◆ Tareas pendientes:
1. Condensa el párrafo del texto sobre el Adviento que comienza con «Adviento es una palabra que no exige» y conserva sus datos principales.
2. Duplica literalmente el fragmento del texto sobre el Adviento que comienza en "Hay palabras antiguas" y llega hasta "una de ellas.", ambos incluidos.

◆ Texto extraído:
╔══
Hay palabras antiguas que no pertenecen solo a los templos y que no son propiedad de ninguna religión, sino que conforman la arquitectura moral de un pueblo. Palabras que, aun desgastadas por el uso o arrinconadas por la prisa, conservan una dignidad silenciosa. Adviento es una de ellas.
Adviento es una palabra que no exige fe explícita para ser comprendida ni para ser vivida, porque habla un lenguaje previo a las creencias: en Adviento están recogidos el idioma y el tiempo de la espera, el de la preparación, el de la conciencia de límite. Durante siglos, en nuestra cultura, el Adviento fue eso: un tiempo apartado del ruido, una pedagogía de la demora, una forma discreta de ordenar la vida antes del encuentro con aquello que desconocemos y que nos supera.
╚══
◆ Datos proporcionados:
╔══
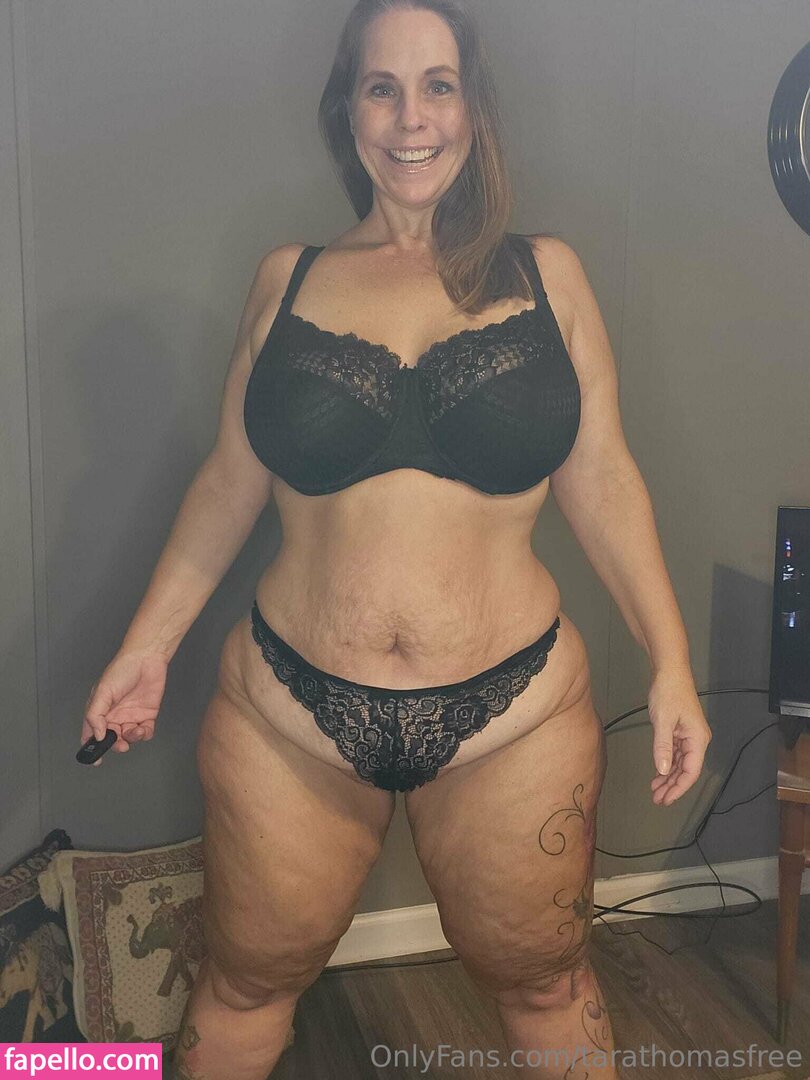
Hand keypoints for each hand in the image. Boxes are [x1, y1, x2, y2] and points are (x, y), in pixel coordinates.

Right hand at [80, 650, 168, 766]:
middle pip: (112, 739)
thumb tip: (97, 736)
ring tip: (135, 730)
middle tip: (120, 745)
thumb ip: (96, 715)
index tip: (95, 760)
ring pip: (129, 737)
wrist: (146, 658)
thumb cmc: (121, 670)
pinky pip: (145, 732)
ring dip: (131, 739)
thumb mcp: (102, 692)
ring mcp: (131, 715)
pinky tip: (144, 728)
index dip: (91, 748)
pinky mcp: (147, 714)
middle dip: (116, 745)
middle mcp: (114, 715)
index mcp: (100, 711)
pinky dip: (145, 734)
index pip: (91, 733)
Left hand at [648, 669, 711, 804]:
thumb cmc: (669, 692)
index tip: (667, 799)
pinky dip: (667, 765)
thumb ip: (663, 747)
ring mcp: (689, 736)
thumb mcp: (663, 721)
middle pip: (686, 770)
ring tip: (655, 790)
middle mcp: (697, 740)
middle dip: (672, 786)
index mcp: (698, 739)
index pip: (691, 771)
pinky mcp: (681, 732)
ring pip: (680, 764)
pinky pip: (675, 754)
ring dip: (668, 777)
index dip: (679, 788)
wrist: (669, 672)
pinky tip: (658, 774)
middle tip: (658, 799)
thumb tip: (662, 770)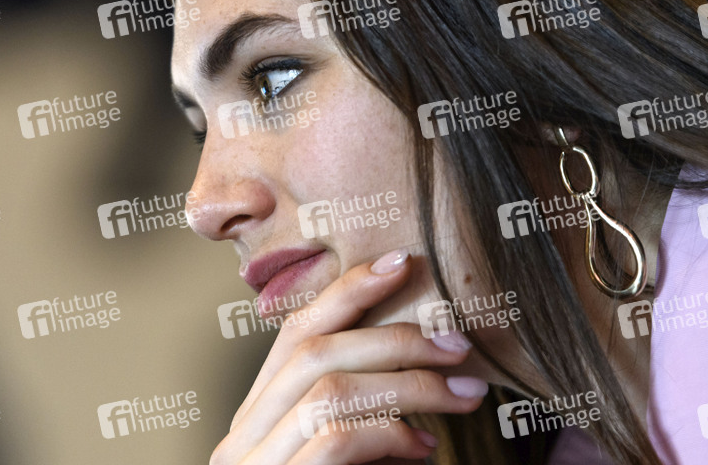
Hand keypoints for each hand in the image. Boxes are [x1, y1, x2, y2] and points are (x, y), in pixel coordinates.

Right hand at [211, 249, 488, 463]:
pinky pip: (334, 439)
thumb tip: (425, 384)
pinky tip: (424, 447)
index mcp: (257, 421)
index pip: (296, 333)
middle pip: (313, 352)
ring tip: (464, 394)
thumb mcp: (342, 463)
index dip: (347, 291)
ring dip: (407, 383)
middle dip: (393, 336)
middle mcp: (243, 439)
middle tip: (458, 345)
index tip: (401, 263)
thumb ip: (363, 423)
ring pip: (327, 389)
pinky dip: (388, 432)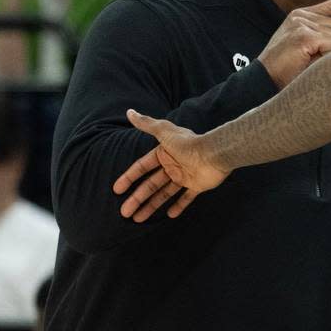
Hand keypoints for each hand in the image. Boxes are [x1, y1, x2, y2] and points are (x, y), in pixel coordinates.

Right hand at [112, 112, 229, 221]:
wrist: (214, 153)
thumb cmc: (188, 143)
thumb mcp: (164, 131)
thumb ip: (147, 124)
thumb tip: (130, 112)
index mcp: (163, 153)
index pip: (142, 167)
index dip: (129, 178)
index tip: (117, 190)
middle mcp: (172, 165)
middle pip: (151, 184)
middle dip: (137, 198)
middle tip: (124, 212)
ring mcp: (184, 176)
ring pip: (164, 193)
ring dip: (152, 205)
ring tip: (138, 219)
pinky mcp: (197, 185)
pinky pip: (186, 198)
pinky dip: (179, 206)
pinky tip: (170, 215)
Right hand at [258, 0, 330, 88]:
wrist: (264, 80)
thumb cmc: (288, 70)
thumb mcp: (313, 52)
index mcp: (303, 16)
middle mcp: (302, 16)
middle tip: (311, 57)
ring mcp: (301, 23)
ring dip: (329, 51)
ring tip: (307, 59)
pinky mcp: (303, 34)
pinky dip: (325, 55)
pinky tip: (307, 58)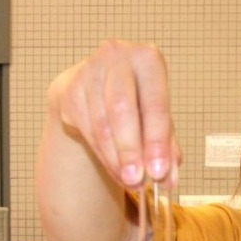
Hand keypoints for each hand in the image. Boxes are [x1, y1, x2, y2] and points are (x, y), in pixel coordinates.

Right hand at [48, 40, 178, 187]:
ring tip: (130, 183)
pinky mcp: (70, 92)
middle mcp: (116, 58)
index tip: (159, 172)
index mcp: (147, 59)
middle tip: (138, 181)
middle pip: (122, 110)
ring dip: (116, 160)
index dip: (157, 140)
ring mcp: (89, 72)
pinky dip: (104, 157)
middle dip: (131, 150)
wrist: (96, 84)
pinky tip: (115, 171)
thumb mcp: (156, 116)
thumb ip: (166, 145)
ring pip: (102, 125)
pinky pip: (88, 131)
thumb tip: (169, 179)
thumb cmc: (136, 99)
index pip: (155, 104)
╚══
◆ Resultados obtenidos:
1. Adviento es una palabra que puede comprenderse y vivirse sin fe explícita, porque habla un lenguaje anterior a las creencias: el de la espera, la preparación y la conciencia de límite. Durante siglos, en nuestra cultura, fue un tiempo apartado del ruido, una pedagogía de la demora y una forma discreta de ordenar la vida antes del encuentro con lo que desconocemos y nos supera.

2.
Hay palabras antiguas que no pertenecen solo a los templos y que no son propiedad de ninguna religión, sino que conforman la arquitectura moral de un pueblo. Palabras que, aun desgastadas por el uso o arrinconadas por la prisa, conservan una dignidad silenciosa. Adviento es una de ellas.